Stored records
_ _ _ _ _ _ _

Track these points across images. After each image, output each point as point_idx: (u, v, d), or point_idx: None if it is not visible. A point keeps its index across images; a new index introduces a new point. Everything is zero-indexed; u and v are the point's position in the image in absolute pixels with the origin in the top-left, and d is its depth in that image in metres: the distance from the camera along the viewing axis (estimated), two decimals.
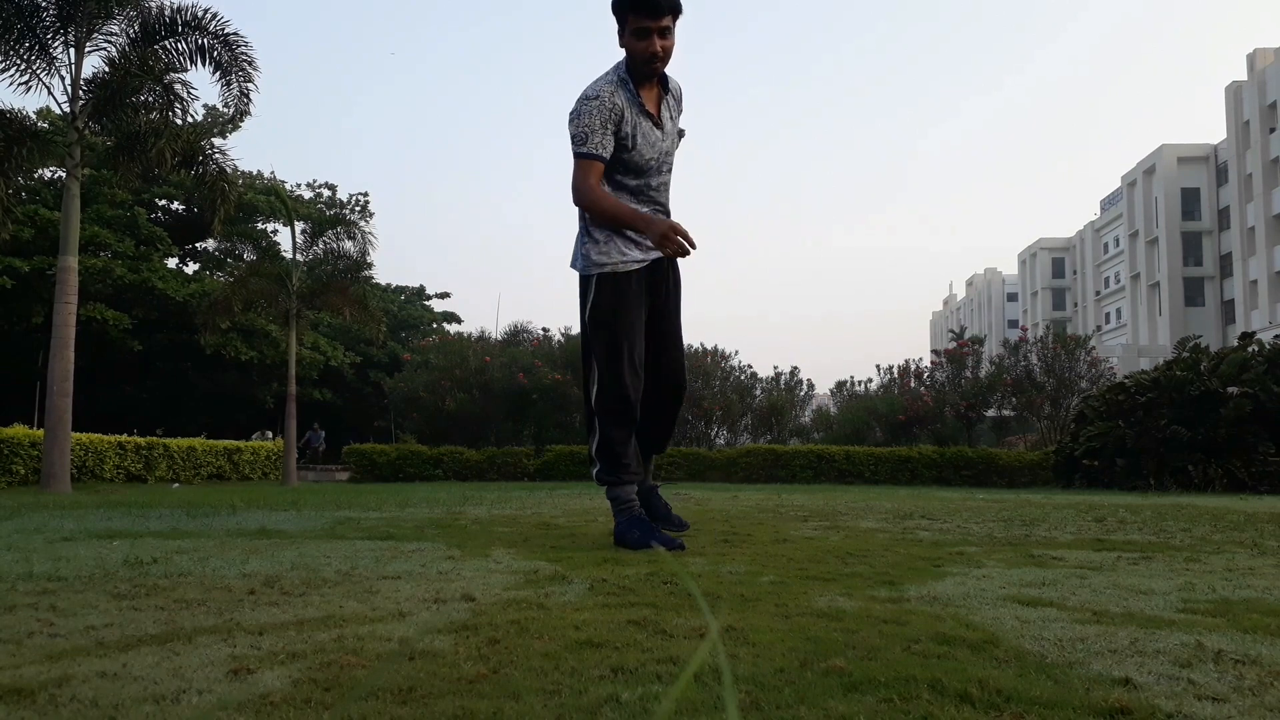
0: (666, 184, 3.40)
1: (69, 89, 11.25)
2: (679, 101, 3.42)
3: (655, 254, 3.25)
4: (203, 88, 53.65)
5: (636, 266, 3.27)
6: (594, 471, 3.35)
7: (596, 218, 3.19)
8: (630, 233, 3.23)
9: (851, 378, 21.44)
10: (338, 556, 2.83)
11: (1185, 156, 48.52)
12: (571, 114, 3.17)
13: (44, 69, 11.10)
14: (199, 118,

_ _ _ _ _ _ _

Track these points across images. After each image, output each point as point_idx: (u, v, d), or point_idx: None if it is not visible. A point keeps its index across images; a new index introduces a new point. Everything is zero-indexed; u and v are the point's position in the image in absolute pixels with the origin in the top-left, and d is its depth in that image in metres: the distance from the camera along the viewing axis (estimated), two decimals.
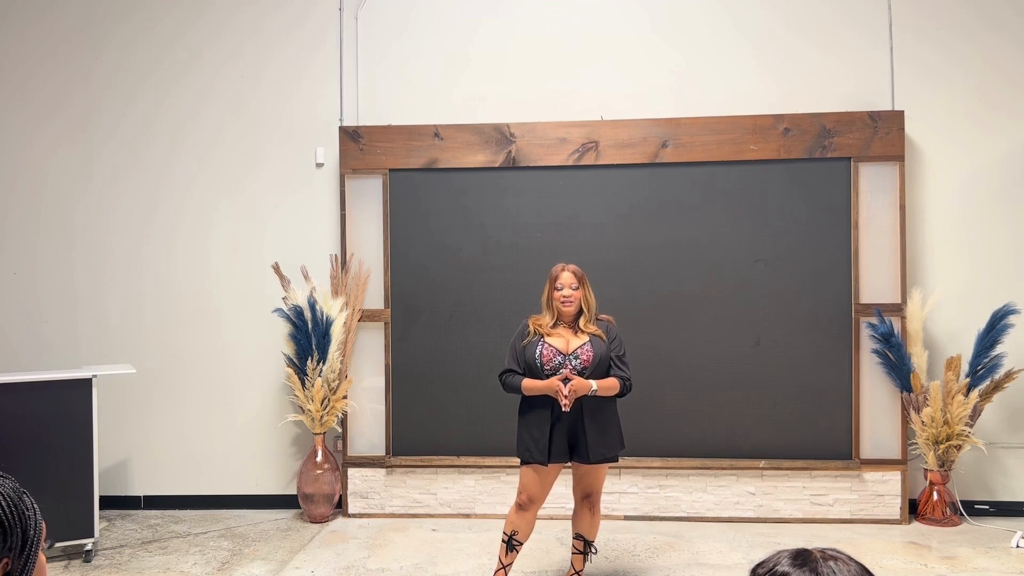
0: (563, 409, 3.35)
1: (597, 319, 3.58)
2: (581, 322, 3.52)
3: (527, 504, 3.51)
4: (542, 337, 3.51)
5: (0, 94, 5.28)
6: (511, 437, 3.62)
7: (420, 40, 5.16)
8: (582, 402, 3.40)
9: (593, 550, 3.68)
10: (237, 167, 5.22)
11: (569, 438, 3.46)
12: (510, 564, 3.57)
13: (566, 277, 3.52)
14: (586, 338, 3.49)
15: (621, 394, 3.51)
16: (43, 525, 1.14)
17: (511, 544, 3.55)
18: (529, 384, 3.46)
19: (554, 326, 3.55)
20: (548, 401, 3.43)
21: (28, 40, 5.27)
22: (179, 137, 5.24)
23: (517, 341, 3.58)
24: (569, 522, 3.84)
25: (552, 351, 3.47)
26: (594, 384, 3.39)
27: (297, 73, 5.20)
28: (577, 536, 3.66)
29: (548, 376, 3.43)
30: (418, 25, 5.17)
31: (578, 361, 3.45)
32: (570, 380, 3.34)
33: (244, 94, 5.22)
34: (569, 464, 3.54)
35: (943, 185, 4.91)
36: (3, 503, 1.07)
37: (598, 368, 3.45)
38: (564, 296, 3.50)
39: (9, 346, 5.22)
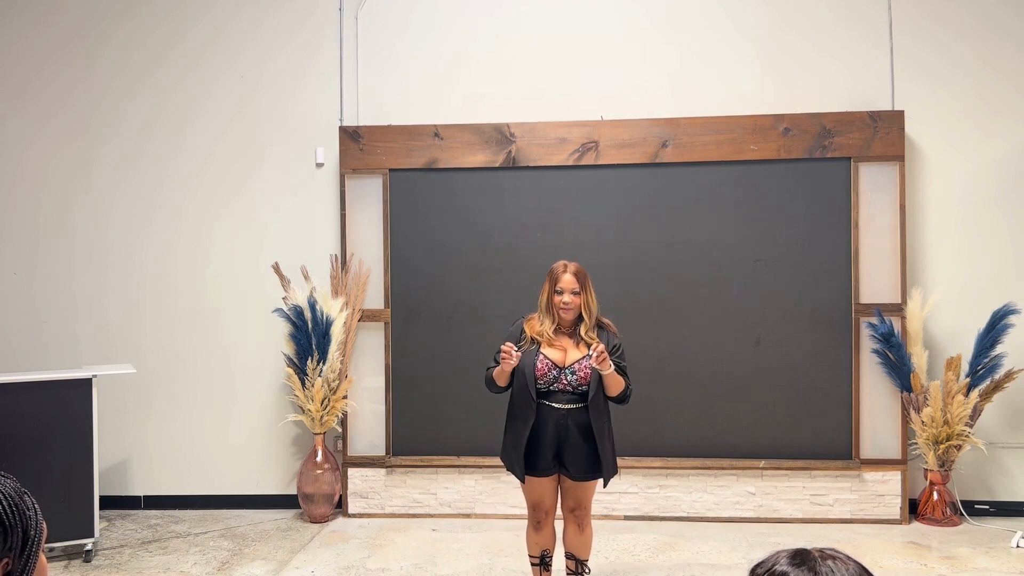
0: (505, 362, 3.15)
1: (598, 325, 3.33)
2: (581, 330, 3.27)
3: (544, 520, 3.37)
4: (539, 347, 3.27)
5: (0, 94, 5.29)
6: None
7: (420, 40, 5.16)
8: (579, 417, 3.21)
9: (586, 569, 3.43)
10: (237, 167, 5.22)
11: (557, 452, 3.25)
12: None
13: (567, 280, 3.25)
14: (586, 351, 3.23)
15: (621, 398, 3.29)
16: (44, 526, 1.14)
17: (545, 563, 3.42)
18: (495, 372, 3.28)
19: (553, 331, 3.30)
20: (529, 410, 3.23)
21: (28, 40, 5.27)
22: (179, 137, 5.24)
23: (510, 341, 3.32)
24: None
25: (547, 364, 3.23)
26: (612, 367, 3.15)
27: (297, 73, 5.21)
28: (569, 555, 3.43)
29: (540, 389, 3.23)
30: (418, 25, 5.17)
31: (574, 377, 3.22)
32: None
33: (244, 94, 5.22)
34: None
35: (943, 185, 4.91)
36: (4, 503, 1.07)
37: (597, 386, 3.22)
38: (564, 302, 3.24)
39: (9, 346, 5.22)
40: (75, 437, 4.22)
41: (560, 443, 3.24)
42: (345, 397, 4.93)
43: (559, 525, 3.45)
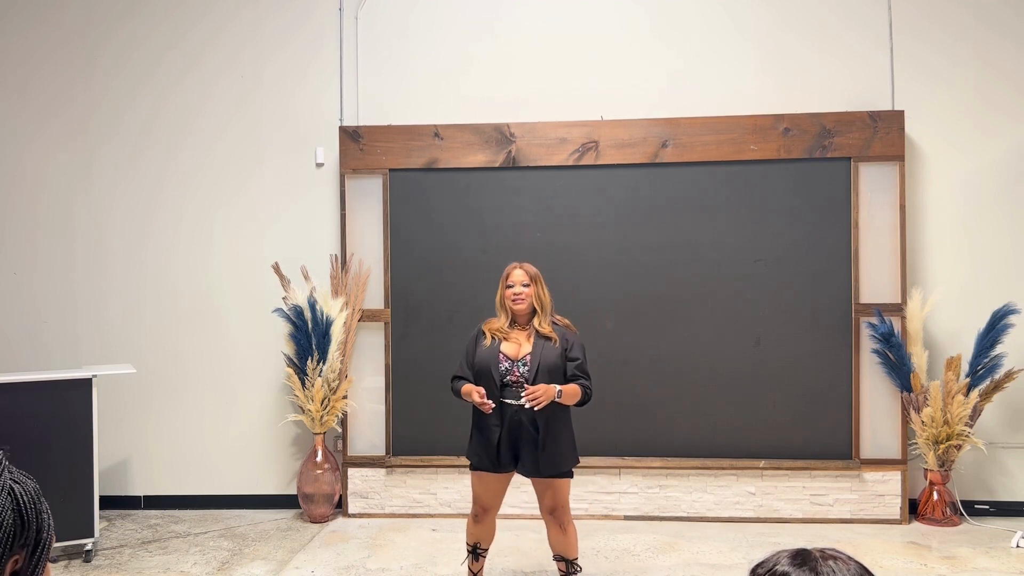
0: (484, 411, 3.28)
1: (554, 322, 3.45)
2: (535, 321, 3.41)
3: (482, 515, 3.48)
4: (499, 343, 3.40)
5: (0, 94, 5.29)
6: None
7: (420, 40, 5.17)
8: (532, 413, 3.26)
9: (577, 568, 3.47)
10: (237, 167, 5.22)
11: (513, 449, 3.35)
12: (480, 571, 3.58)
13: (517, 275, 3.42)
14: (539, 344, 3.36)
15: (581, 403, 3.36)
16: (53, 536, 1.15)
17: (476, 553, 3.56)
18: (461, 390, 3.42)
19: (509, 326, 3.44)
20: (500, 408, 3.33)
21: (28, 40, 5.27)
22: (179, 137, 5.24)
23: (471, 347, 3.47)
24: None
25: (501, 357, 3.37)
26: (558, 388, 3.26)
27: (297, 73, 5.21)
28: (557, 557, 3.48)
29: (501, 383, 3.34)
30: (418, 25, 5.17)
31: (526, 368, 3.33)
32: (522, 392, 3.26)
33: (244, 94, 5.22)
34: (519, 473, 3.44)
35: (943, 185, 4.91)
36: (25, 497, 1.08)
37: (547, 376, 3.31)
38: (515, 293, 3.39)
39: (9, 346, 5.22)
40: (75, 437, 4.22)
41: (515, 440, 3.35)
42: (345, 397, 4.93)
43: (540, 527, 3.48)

_ _ _ _ _ _ _

**PROMPT**
Reproduce exactly the entries above, limited to the lines from the one with "16: (43, 525, 1.14)" through the one with "38: (564, 296, 3.50)", both included.

**YOUR RESPONSE**
16: (43, 525, 1.14)
17: (511, 544, 3.55)
18: (529, 384, 3.46)
19: (554, 326, 3.55)
20: (548, 401, 3.43)
21: (28, 40, 5.27)
22: (179, 137, 5.24)
23: (517, 341, 3.58)
24: (569, 522, 3.84)
25: (552, 351, 3.47)
26: (594, 384, 3.39)
27: (297, 73, 5.20)
28: (577, 536, 3.66)
29: (548, 376, 3.43)
30: (418, 25, 5.17)
31: (578, 361, 3.45)
32: (570, 380, 3.34)
33: (244, 94, 5.22)
34: (569, 464, 3.54)
35: (943, 185, 4.91)
36: (3, 503, 1.07)
37: (598, 368, 3.45)
38: (564, 296, 3.50)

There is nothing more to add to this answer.